**EXERCISE REQUIREMENTS**
Only those lines in the data below from the line containing "### 📊 Backend Configuration Analysis Summary" through the line containing "Usage (6+ references):**", both included, should be restated word for word.
····················
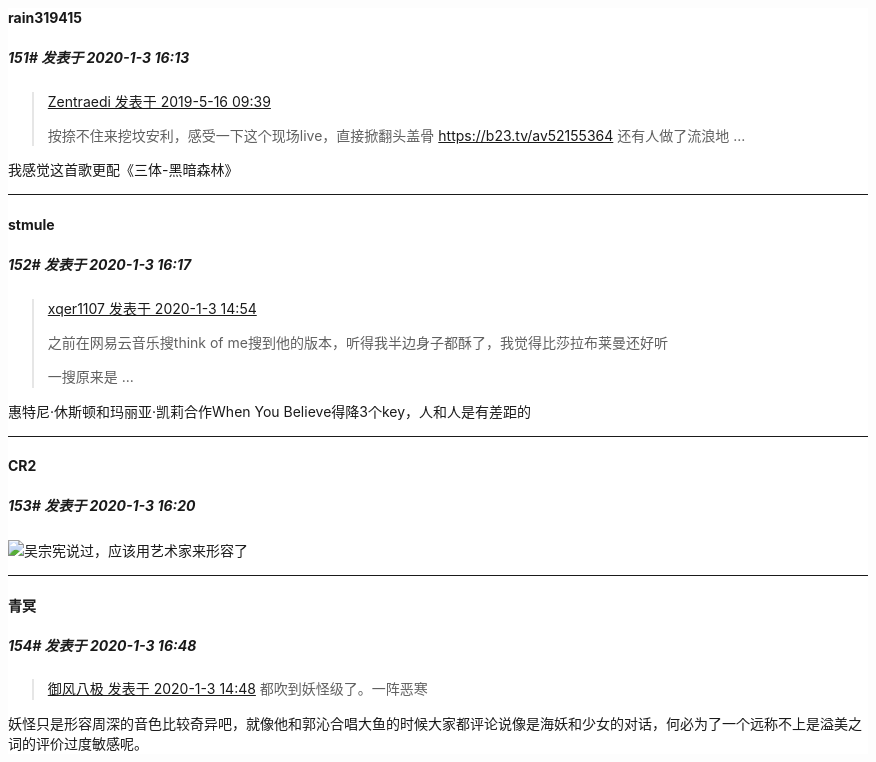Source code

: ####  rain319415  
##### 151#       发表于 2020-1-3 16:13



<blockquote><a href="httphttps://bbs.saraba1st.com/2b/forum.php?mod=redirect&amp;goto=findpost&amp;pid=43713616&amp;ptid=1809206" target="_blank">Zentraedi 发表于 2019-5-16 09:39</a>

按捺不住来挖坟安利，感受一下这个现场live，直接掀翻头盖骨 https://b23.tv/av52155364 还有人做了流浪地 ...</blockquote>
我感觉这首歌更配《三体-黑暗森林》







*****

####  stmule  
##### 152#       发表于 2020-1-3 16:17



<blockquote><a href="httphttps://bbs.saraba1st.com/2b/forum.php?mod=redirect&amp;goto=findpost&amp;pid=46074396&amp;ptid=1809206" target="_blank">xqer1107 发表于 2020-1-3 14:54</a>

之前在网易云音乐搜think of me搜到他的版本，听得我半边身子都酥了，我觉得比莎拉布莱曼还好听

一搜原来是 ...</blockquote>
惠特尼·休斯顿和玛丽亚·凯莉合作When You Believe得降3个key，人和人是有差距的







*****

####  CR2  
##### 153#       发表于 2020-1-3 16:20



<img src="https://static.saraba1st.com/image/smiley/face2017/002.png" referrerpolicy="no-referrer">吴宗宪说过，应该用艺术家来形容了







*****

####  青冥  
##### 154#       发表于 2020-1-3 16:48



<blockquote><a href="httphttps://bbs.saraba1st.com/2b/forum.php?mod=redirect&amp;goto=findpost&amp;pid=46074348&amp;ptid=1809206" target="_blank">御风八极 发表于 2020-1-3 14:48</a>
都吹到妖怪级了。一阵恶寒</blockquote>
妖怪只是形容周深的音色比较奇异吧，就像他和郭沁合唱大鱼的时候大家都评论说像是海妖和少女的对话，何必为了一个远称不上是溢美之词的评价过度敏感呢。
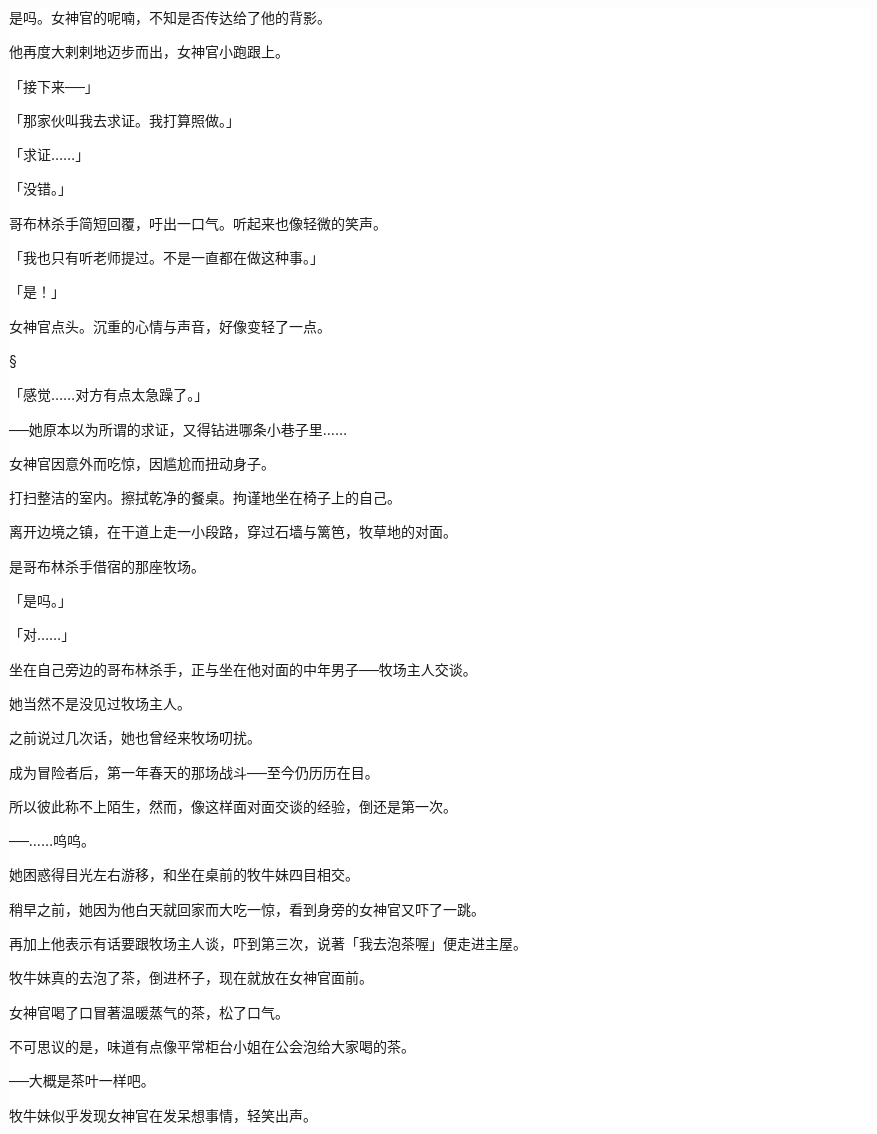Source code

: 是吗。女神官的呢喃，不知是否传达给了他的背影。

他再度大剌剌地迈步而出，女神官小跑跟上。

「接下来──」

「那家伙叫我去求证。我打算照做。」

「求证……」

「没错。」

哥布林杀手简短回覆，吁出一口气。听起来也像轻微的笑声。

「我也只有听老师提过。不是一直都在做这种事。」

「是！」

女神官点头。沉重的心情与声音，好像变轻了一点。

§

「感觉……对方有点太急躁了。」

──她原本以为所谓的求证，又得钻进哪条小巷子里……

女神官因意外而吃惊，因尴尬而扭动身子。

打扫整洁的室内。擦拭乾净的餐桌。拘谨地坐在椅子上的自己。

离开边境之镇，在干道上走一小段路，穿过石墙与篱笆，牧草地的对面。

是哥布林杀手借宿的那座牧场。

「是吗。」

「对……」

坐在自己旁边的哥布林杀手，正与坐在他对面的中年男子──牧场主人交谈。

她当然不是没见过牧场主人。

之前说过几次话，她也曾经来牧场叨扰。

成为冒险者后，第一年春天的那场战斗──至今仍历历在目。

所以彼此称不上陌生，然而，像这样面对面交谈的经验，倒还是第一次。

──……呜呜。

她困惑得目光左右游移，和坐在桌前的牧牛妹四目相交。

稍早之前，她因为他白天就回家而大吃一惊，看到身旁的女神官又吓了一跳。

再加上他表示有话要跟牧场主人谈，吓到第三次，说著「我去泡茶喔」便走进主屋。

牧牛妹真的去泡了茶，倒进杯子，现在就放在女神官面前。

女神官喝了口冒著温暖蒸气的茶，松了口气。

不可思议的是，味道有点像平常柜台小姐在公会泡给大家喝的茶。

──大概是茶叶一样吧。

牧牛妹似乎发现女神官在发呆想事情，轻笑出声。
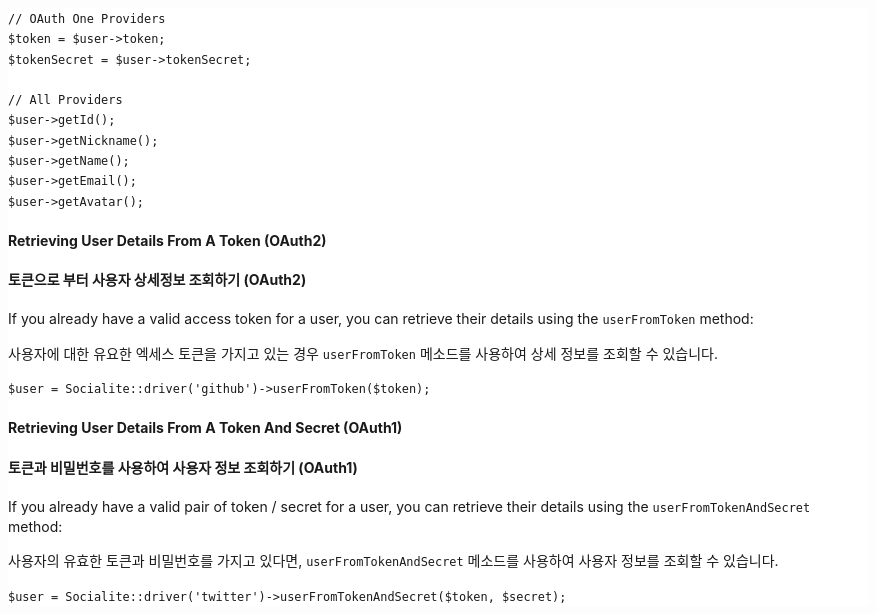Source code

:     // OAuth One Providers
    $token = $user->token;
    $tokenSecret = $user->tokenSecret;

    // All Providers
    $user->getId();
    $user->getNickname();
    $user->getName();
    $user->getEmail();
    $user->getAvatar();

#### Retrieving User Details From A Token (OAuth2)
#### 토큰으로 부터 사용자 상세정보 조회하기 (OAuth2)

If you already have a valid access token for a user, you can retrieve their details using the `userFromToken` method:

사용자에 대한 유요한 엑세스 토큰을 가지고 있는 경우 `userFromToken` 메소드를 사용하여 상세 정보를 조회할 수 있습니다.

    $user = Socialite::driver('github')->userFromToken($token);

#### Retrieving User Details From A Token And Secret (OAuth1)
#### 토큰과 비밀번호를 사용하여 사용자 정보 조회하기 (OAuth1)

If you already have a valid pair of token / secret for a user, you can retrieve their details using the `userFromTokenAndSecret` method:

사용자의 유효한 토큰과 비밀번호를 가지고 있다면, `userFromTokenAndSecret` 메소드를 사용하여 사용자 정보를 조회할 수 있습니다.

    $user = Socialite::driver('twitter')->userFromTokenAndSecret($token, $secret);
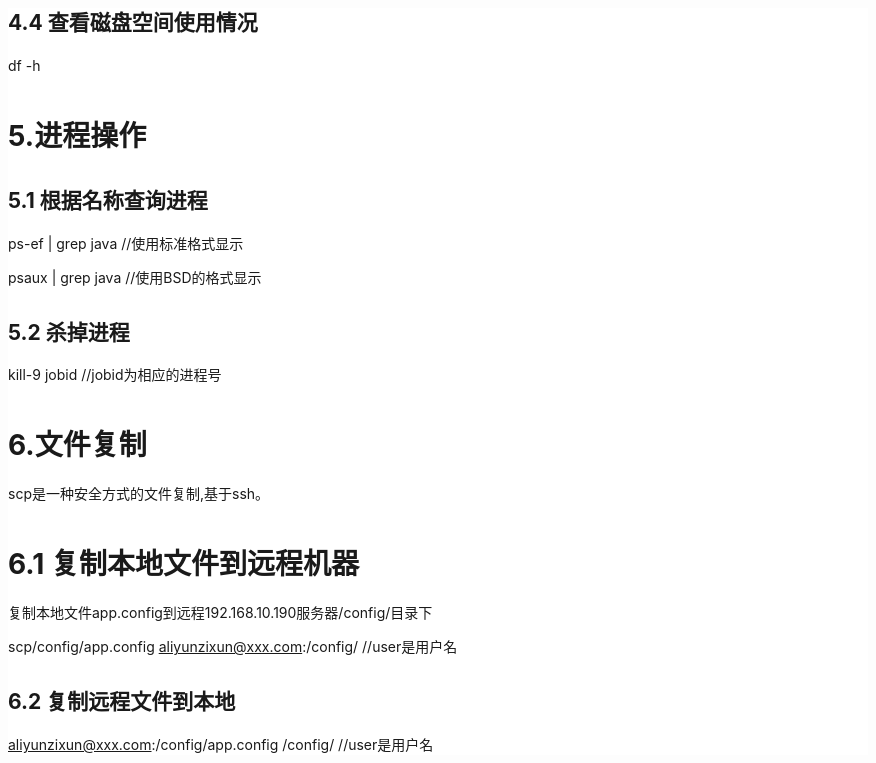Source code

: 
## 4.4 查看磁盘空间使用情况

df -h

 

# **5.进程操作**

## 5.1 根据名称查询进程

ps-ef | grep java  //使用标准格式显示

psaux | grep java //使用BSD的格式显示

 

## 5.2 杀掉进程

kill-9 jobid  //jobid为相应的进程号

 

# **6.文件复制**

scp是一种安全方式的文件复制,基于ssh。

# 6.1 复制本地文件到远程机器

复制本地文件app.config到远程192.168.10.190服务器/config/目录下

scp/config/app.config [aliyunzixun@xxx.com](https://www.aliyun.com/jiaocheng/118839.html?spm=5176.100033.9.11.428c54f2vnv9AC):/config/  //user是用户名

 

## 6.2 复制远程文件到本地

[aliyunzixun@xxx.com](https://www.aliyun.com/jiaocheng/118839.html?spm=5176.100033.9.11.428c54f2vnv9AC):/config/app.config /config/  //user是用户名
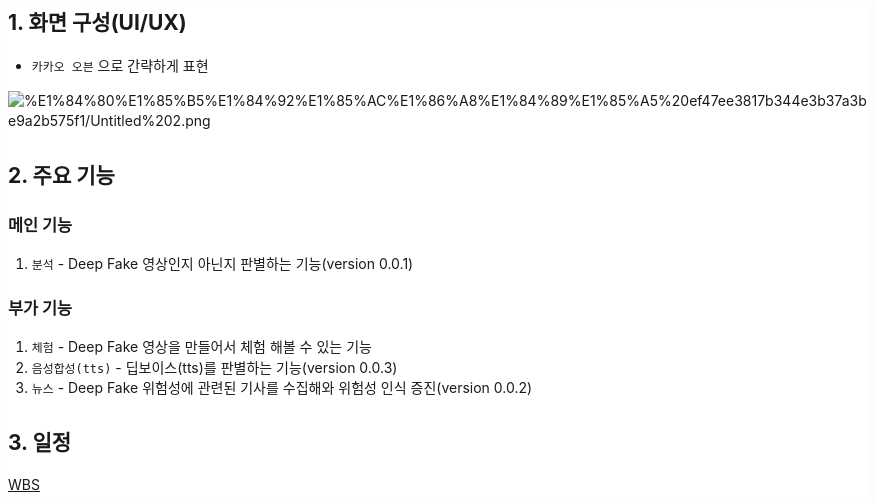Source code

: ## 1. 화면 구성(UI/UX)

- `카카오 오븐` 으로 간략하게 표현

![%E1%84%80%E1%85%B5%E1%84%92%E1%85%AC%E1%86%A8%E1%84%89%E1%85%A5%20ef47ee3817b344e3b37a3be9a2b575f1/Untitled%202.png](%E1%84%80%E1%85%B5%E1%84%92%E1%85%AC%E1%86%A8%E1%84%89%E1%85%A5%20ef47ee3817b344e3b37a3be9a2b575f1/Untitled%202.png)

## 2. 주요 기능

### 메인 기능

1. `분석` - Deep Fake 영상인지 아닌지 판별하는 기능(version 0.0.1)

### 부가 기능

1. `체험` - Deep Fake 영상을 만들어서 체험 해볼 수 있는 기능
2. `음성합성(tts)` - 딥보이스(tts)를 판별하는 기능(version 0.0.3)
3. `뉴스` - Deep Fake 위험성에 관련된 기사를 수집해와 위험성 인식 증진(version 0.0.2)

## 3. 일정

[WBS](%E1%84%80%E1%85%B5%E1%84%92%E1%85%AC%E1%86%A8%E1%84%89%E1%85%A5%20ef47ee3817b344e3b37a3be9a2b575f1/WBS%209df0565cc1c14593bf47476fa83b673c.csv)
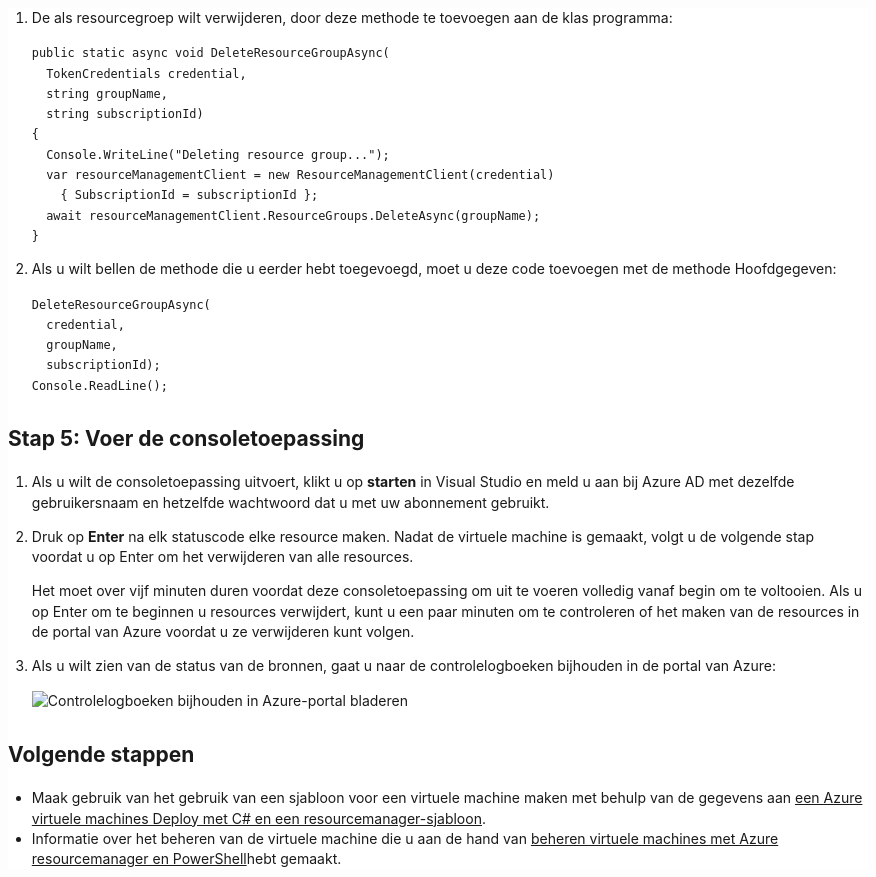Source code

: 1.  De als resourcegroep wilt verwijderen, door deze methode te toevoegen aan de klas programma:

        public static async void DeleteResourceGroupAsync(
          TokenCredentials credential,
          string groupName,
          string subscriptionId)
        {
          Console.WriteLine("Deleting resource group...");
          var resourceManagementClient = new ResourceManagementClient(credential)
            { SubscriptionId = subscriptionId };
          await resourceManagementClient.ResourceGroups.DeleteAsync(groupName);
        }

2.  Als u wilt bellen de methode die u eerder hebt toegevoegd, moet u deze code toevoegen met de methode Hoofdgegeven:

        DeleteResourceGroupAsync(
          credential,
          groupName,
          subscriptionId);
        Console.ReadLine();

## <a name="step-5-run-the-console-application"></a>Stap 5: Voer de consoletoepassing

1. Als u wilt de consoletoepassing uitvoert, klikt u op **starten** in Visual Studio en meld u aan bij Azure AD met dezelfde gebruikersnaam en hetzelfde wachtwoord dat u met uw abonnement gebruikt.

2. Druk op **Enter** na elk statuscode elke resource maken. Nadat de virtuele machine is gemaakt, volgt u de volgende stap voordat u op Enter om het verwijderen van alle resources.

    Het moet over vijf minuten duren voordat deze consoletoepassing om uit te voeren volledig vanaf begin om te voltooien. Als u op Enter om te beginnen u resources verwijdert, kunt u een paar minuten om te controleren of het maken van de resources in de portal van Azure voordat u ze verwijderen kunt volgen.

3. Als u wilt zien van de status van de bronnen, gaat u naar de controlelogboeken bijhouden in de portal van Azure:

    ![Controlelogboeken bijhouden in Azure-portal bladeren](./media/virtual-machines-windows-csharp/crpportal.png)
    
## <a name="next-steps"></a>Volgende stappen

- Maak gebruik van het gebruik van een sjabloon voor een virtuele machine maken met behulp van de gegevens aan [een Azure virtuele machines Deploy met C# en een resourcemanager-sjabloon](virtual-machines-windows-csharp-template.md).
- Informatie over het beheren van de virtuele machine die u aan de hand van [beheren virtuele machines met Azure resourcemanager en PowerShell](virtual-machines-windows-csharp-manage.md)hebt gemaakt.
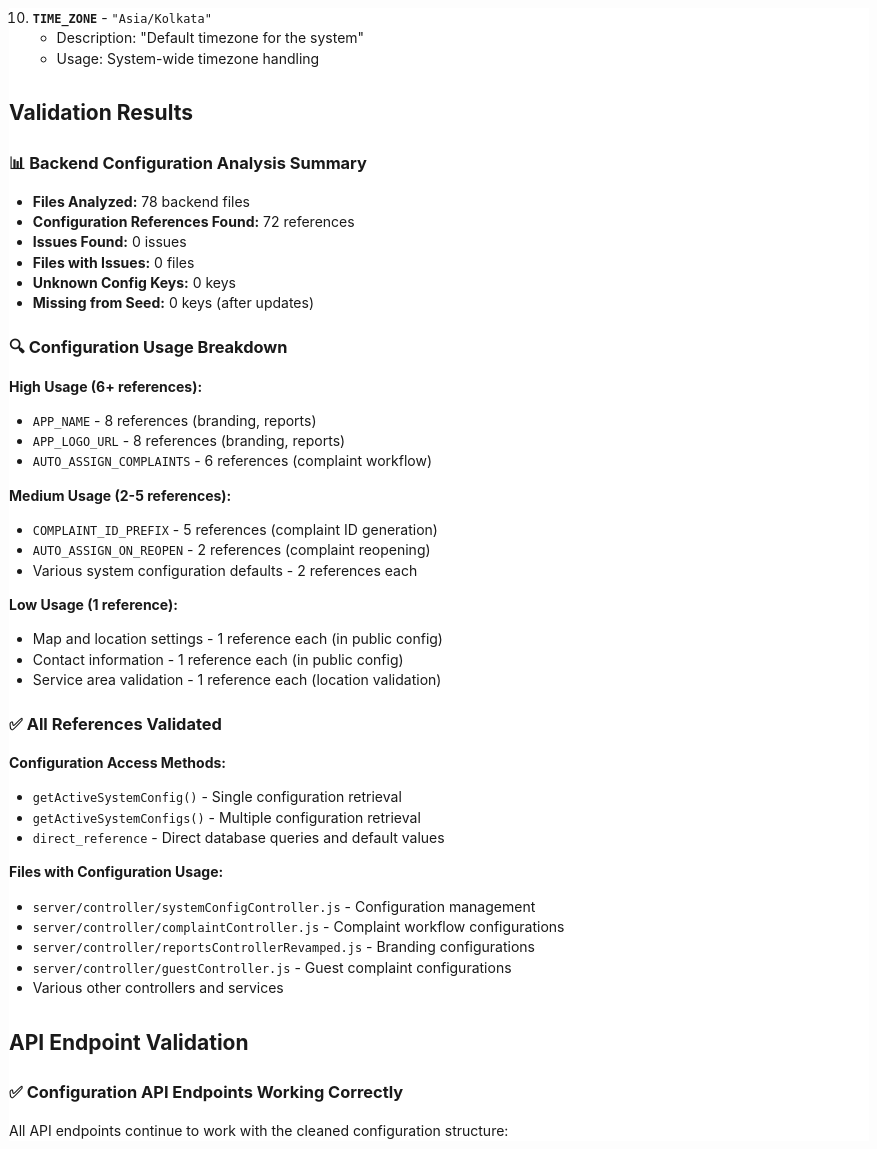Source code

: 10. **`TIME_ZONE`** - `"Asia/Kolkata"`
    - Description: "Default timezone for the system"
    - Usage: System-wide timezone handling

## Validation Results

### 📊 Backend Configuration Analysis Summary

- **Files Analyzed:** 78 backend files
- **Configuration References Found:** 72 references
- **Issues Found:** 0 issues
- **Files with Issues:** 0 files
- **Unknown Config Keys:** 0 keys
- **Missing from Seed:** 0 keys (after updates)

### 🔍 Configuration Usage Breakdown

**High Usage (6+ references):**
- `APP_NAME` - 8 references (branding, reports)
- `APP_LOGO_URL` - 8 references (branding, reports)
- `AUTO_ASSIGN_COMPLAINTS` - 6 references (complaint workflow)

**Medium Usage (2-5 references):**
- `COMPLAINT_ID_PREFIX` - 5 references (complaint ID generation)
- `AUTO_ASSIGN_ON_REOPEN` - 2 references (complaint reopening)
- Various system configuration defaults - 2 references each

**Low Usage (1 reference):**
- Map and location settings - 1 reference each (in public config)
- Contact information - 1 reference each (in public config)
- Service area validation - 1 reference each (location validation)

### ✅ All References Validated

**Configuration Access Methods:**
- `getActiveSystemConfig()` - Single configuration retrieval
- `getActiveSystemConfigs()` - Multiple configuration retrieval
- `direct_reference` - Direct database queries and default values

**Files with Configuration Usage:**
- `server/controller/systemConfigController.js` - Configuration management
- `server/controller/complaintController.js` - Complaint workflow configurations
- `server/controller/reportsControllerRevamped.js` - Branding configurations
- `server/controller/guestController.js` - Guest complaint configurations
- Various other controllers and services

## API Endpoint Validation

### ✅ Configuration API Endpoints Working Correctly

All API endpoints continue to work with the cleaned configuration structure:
····················
**RESULT FOR THIS TASK**
### 📊 Backend Configuration Analysis Summary

- **Files Analyzed:** 78 backend files
- **Configuration References Found:** 72 references
- **Issues Found:** 0 issues
- **Files with Issues:** 0 files
- **Unknown Config Keys:** 0 keys
- **Missing from Seed:** 0 keys (after updates)

### 🔍 Configuration Usage Breakdown

**High Usage (6+ references):**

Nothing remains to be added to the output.